BEGIN GIVEN ENTRIES
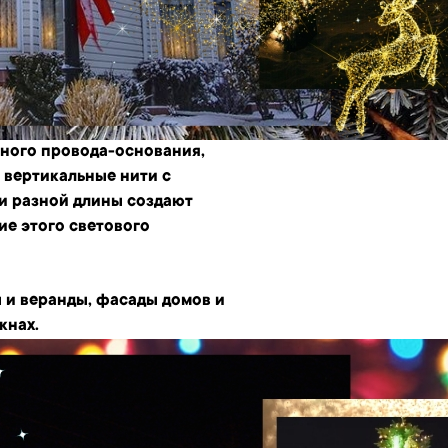
ьного провода-основания,
 вертикальные нити с
и разной длины создают
ие этого светового
и веранды, фасады домов и
кнах.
END GIVEN ENTRIES
WORK TO COMPLETE: Output every line of text from the rows above character for character, leaving out the pictures.

SOLUTION BELOW:
ьного провода-основания,
 вертикальные нити с
и разной длины создают
ие этого светового
и веранды, фасады домов и
кнах.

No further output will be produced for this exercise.